Career Choices and the Projection Trap

Projection bias appears in longer-horizon decisions as well. People choosing careers during periods of high motivation overestimate how motivated they will feel doing routine tasks years into a role. Students excited about a subject in undergraduate study over-commit to careers in that area, underestimating the regression to baseline that typically follows. People who are bored and restless in their current job over-estimate how different — and therefore more exciting — a new role will be; they project their current state of novelty-seeking onto a future that, once routine sets in, will feel much like the old one.

This interacts with planning fallacy in career and project planning. The planning fallacy captures the systematic underestimation of time and cost; projection bias adds a related error — the overestimation of how good it will feel to be done, and the underestimation of how tedious the middle portion will be. The excited current self projects enthusiasm onto the imagined future slog.

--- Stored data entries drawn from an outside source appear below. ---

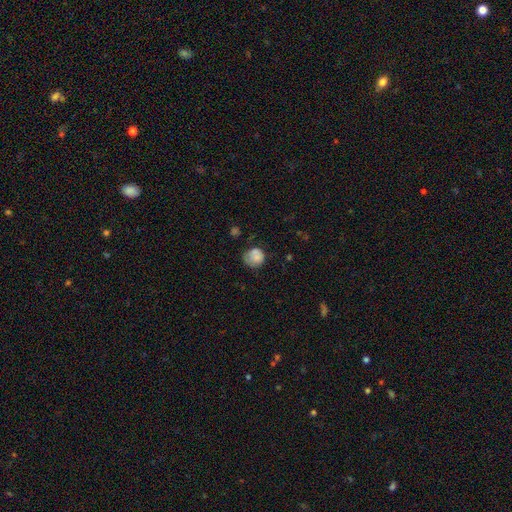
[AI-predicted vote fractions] This is likely a smooth galaxy (78%). How rounded: clearly round (81%). Merging: possibly none (52%).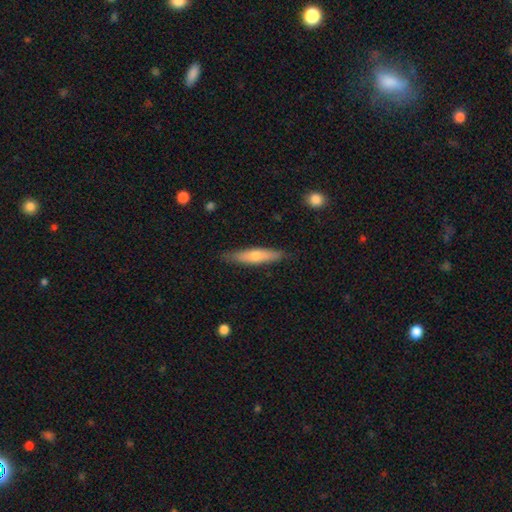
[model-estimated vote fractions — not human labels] Smooth or featured? Predicted: smooth (p=0.52). How rounded? Predicted: cigar-shaped (p=0.85). Merging? Predicted: none (p=0.87).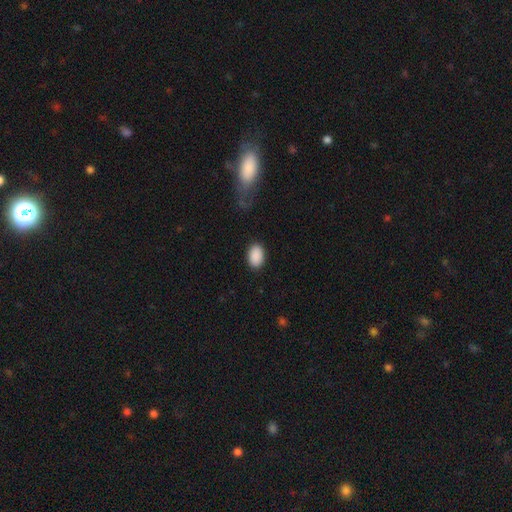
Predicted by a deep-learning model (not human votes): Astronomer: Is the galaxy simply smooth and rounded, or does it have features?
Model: smooth — 91%.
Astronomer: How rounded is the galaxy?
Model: in between — 86%.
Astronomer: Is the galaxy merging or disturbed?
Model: none — 88%.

Retail and the Subscription Economy

Projection bias is an engine of commercial revenue. Gym memberships are the canonical example: sign-up rates are highest in January, when people are in a motivated, resolution-making state, and over-predict how often they will attend. The business model of most gyms depends on members paying for attendance they will never make. DellaVigna and Malmendier (2006) found that gym members who chose monthly contracts paid an average of 70% more per visit than they would have on a pay-per-visit basis — consistent with systematic over-prediction of future attendance driven partly by projection from the current motivated state.

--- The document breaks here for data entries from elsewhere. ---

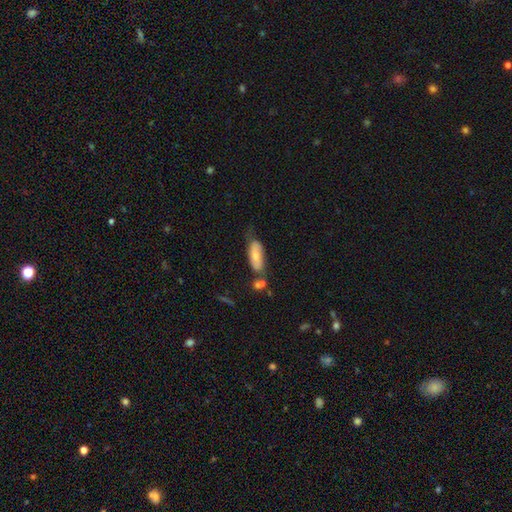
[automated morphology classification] This is likely a smooth galaxy (69%). How rounded: likely in between (69%). Merging: marginally none (45%).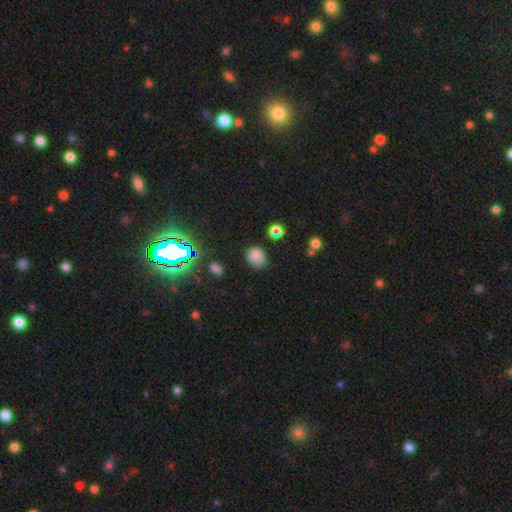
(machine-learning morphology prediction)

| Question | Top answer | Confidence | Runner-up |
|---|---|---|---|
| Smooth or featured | smooth | 76% | star or artifact (17%) |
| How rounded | round | 61% | in between (38%) |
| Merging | none | 70% | minor disturbance (22%) |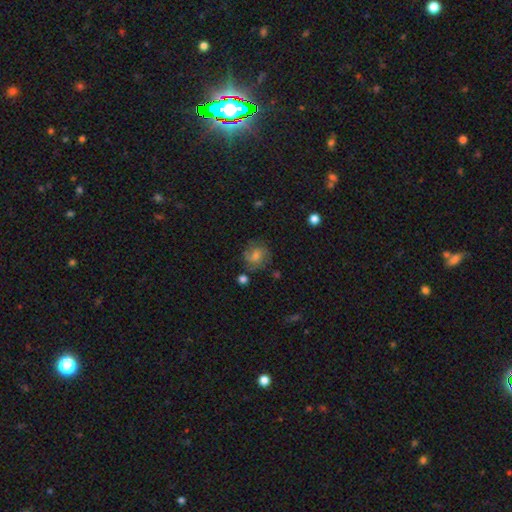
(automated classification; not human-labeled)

Streaming services, app subscriptions, and "free trial" conversions all exploit a related mechanism. You sign up in a moment of genuine interest and project that interest forward. You do not adequately account for the regression to baseline that tends to follow novelty. The subscription billing continues long after the enthusiasm has faded, because cancellation requires effort and because — at each renewal moment — the current mild-use state is again projected forward.

Can You Correct for It?

The partial antidote to projection bias is the same as for many forecasting errors: reference class thinking. Instead of imagining how you will feel, ask how you have typically felt in similar situations after the novelty wore off. Instead of asking "how motivated will I be to go to the gym?", ask "how often have I historically exercised regularly when I didn't have a specific commitment forcing me to?". Past behaviour in similar states is a much better predictor than current-state enthusiasm.

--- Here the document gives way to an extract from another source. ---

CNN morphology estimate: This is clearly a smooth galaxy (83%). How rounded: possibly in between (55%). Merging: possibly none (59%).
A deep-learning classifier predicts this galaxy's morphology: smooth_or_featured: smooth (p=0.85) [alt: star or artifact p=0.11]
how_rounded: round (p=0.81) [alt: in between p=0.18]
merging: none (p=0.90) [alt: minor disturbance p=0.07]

A second strategy is deliberate time-shifting: force yourself to make the decision from an imagined future state. Before buying the convertible on a sunny day, ask yourself: how will I feel about this in February, on a rainy commute? Before signing up for a new subscription while excited, schedule a calendar reminder to evaluate it in six weeks. The act of mentally simulating the non-excited state provides a partial corrective to the projection.

That said, projection bias is robust because it operates at a level below deliberate reasoning. Knowing about it does not eliminate it — as Loewenstein and colleagues noted, people who had experienced a state multiple times (and thus had good experiential data) still showed significant projection from their current state. The error is sticky because it is embedded in how we access and simulate future states, not just in our conscious reasoning.

Sources & Further Reading

  • Loewenstein, G., O'Donoghue, T., & Rabin, M. "Projection Bias in Predicting Future Utility." Quarterly Journal of Economics 118, no. 4 (2003): 1209–1248.
  • DellaVigna, S., & Malmendier, U. "Paying Not to Go to the Gym." American Economic Review 96, no. 3 (2006): 694–719.
  • Conlin, M., O'Donoghue, T., & Vogelsang, T. J. "Projection Bias in Catalog Orders." American Economic Review 97, no. 4 (2007): 1217–1249.
  • Loewenstein, G., & Schkade, D. "Wouldn't It Be Nice? Predicting Future Feelings." In Well-Being: The Foundations of Hedonic Psychology, ed. Kahneman, Diener, & Schwarz (1999).